В связи с болезнью Имашев все еще был освобожден от несения службы, он скучал в казарме, и вызов к подполковнику Жилину оказался для него неожиданным развлечением. Уловив, что от него требуется, он улыбнулся и сказал:
— У меня рука совсем пропал, вот такой большой стал. Доктор написал: каждый два часа иголку колоть. Я восемь часов ходил колол — сестра один был, я десять часов ходил колол, смотрю — лейтенант Евсюков сидит. Я лейтенант приветствовал, иголка колол, потом уходил.
— Техник-лейтенант Евсюков был одет по форме? — спросил подполковник.
— Точно, по форме, товарищ подполковник.
— Рядовой Имашев, вы видели в процедурной лейтенанта Евсюкова точно в десять часов или вы могли во времени ошибиться?
— Точно, товарищ подполковник, десять часов. Очень больно рука был, совсем не спал, казарма ходил, руку так держал. — Прижав рукой больную ладонь к груди, Имашев показал, как он, точно ребенка, укачивал больную руку. — На часы сам смотрел, дневальный говорил.
Беседа с Имашевым не принесла ничего нового. Обстоятельства дела подсказывали единственно правильное решение: вызвать Евсюкова и, приперев его рядом неоспоримых фактов, заставить во всем сознаться.
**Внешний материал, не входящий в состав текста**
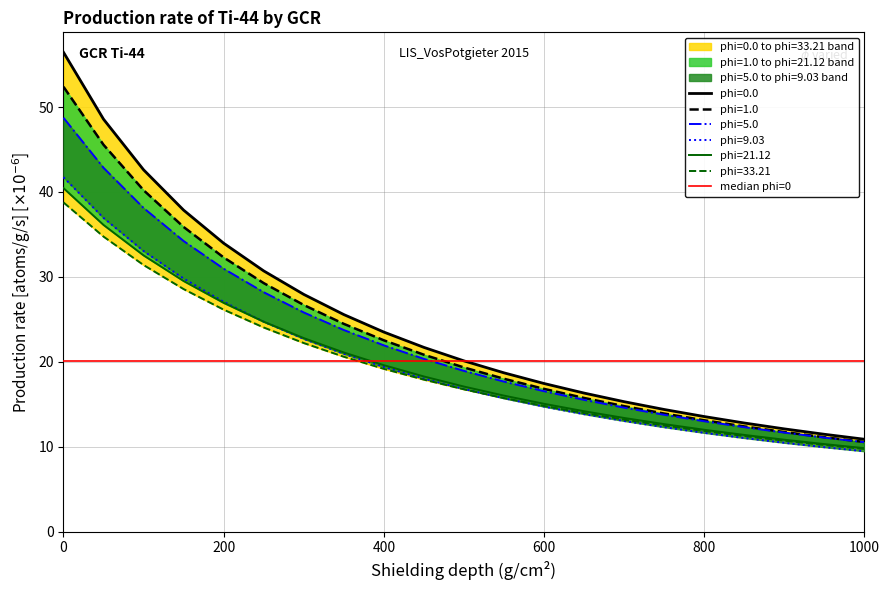

True or false: phi=9.03 has more than 0 interior local peaks.

False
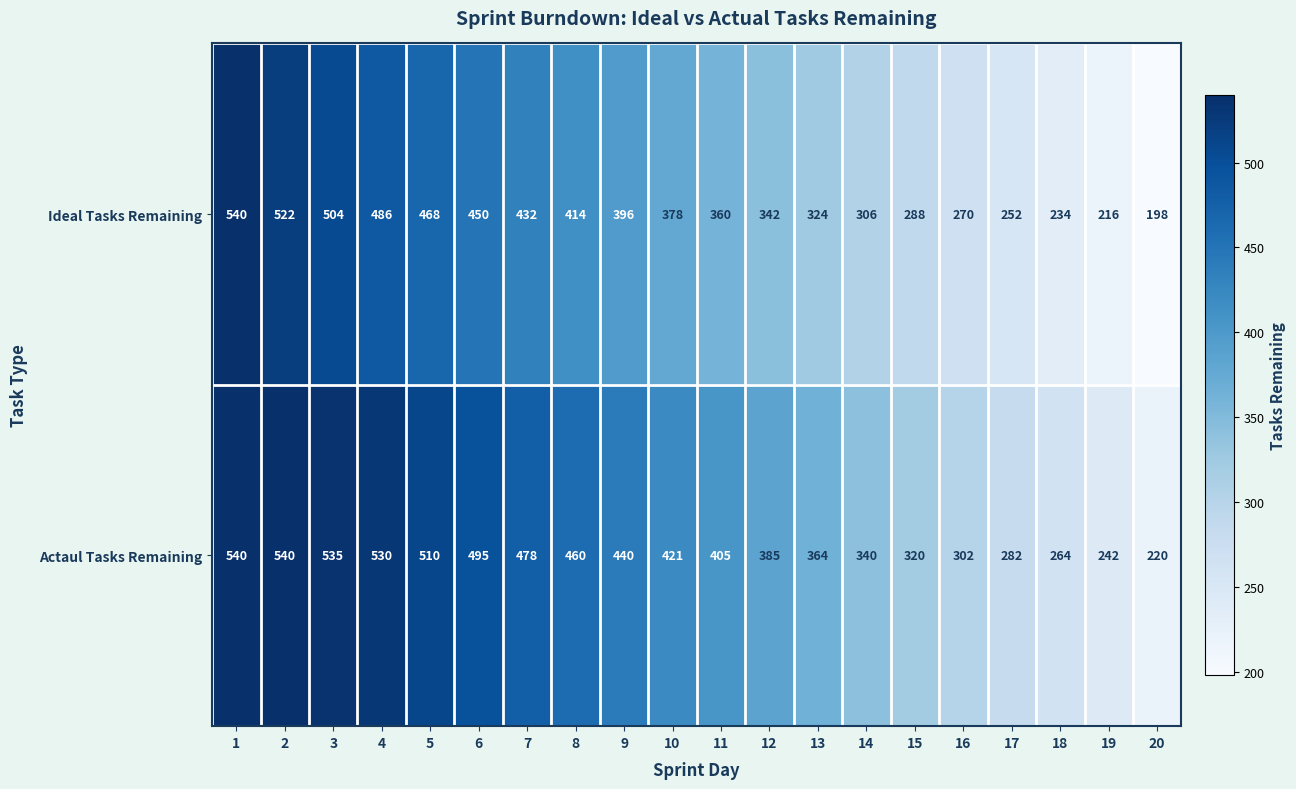

How many data points in Ideal Tasks Remaining are less than 378?

10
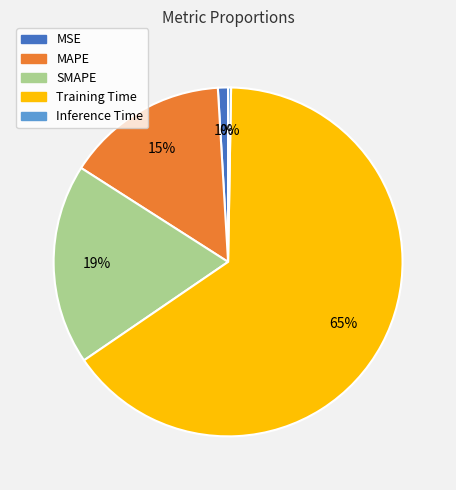

Is it true that MAPE is 15% of the pie?

True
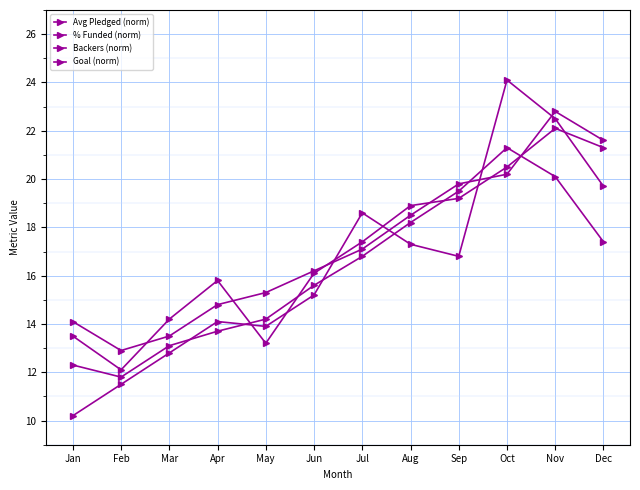

Which series ends up on top after the final intersection of Avg Pledged (norm) and Goal (norm)?

Goal (norm)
Но для этого нужно было заключение экспертизы.
Жилин изъял из дела Евсюкова написанную им автобиографию и, приложив к ней анонимную записку, оформил запрос, запечатал пакет и отправил в округ на экспертизу.
Рано утром на Петрозаводском аэродроме Данченко встретил судебно-медицинский эксперт Чесноков. Это был маленький, полный, очень подвижный человек неопределенного возраста. Польщенный неожиданным вниманием к своему докладу, Чесноков, забегая то с одной стороны, то с другой, без умолку говорил, и пока они сели в машину, успел рассказать многое.
Данченко отказался от предложенного Чесноковым завтрака и настоял на том, чтобы, несмотря на ранний час, они прямо с аэродрома направились в институт.